This is post number 3 in the series “31 Days of Ghostbusters,” a celebration of the franchise’s return to the big screen.
One of the defining features of the Ghostbusters RPG is the Ghost Die. This is a 6-sided die with a ghost symbol taking the place of the 6. Every time a player attempts an action, he includes the Ghost Die as part of his dice pool. Whenever the ghost comes up, something bad happens. (Mwa-ha-ha-ha-haaa!) The GM (Ghostmaster, in Ghostbusters) operates in a similar way, always including a Ghost die for NPC actions, but when a ghostly NPC rolls a ghost, the result is something beneficial to the ghost!
I like how this gives more varied results than success or failure. You can get a critical failure (low dice total and a Ghost), failure (low dice total and no Ghost), success (high dice total and no Ghost), and success with a catch (high dice total and a Ghost). I also like that the Ghost replaces the 6, so in addition to having to deal with the negative consequences of rolling a Ghost, you also get shafted out of the 6 points you would have earned if it hadn’t been a Ghost Die!

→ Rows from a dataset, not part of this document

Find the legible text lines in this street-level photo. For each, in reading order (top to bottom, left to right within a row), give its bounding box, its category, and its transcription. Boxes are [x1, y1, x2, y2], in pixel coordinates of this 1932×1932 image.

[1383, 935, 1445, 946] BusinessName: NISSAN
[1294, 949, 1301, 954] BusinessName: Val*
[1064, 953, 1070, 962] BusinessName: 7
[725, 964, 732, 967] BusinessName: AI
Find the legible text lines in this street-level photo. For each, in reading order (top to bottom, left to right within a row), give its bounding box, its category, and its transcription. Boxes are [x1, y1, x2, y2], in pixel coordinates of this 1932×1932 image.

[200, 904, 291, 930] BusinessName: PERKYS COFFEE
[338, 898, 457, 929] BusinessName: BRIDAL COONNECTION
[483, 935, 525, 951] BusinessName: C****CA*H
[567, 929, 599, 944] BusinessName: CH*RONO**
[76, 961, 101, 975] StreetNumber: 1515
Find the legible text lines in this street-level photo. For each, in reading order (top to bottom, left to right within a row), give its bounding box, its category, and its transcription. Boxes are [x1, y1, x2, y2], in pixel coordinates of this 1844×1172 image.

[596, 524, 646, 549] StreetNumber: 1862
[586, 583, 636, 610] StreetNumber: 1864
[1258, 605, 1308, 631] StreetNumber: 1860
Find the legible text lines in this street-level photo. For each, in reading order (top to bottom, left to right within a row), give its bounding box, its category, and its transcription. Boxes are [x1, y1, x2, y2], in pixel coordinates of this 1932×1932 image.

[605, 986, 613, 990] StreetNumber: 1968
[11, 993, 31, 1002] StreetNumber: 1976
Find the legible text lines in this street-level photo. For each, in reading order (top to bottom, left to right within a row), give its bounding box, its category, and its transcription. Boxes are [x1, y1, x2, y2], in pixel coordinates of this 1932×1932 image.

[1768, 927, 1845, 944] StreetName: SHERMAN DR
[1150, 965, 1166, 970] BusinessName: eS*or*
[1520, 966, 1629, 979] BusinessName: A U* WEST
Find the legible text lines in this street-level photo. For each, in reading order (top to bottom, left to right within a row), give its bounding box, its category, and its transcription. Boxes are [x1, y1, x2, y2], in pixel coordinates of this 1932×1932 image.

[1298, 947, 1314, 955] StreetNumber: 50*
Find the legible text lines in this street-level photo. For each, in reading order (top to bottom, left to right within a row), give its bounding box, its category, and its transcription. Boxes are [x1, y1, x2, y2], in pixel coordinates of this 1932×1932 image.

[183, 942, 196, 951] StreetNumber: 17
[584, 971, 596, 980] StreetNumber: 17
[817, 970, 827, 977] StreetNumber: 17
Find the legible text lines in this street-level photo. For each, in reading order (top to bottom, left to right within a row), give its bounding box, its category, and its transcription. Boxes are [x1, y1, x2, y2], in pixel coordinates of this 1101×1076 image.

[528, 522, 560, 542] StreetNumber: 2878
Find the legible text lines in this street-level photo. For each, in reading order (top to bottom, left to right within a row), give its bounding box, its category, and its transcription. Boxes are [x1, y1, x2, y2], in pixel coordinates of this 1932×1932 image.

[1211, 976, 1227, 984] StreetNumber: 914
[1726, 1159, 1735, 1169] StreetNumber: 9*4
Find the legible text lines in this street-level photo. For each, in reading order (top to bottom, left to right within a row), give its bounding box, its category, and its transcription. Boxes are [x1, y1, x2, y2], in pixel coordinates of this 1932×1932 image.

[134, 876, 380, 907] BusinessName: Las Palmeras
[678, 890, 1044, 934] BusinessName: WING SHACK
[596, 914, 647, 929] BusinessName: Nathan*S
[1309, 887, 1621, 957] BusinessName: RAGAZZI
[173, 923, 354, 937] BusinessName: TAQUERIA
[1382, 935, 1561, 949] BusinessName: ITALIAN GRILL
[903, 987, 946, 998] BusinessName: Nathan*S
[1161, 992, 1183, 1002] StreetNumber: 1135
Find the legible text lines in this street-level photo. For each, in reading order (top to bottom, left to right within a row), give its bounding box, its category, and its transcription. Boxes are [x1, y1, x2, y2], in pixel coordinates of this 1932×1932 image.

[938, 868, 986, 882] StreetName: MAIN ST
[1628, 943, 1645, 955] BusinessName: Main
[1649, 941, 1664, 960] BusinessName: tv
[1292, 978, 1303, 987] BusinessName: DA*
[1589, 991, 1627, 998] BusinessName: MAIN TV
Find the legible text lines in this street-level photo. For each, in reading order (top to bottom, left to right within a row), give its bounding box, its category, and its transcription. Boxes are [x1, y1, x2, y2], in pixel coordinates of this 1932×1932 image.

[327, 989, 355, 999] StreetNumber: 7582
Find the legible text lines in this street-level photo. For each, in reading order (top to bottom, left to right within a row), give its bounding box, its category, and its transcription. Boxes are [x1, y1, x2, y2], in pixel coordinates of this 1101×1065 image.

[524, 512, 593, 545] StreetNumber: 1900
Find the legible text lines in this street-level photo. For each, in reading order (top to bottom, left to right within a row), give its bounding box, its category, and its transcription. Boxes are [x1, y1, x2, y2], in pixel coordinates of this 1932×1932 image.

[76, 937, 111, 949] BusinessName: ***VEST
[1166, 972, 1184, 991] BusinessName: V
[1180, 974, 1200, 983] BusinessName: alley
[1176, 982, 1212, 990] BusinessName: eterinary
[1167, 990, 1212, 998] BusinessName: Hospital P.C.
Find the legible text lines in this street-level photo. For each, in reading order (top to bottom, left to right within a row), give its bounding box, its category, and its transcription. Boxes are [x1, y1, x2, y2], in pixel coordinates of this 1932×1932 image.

Besides that, though, it’s just plain fun that in about one out of six die rolls at the table, something screwy is going to happen to the Ghostbusters! The game encourages the GM to make these incidents funny (as if we wouldn’t), and when I run Ghostbusters, one of my favorite things to do is figure out the unfortunate, inconvenient, sometimes-painful, and always-funny consequences of rolling a Ghost.
Custom Ghost DiceIt shouldn’t come as too much of a surprise that after 30 years, the paint that makes up the ghost symbol on a ghost die might be a bit faded. (That’s mine up at the top of the page.) It’s easy enough to use any old die, so long as it looks different than the non-ghost dice, and you remember not to count the 6, instead treating it like a Ghost. Or you can find other dice that have a symbol on the 6 for this purpose, which is just as easy as using an authentic Ghost Die, just 50 to 95 percent less cool. (Also, be warned that some specialty 6-siders have the symbol on the 1 instead of the 6. Bastards.)
I tried making my own Ghost Dice recently using regular dice and printable self-adhesive circle labels, but I wasn’t successful. I’m happy with the dice I picked: Chessex 16mm d6, opaque white with black pips (I bought a block of 12 on Amazon, Chessex part number CHX25601). But in my first attempt I used 0.5” labels, and they were too small (the pips were visible at the edges of the Ghost sticker). I moved up one size to the 0.625” labels, which were a better fit, but I couldn’t get the template to line up correctly—printing in both Word and OpenOffice Writer resulted in the Ghost symbols being out-of-sync with the labels, getting worse toward the right side of the page. (Sweet Gozer, messing with image and table alignments in Microsoft Word is soul-crushing! In case you want to show me you can do better, the labels I tried were OnlineLabels.com, item OL1575WX in standard white matte.)
While writing this post I found a website called Nerdy Show that sells custom-etched Ghost Dice for $1 each. I’ve ordered some, and I’ll update this post when they arrive to give you my impressions.
To my fellow Ghostmasters: How’s your Ghost Die holding up? Have you found a good replacement?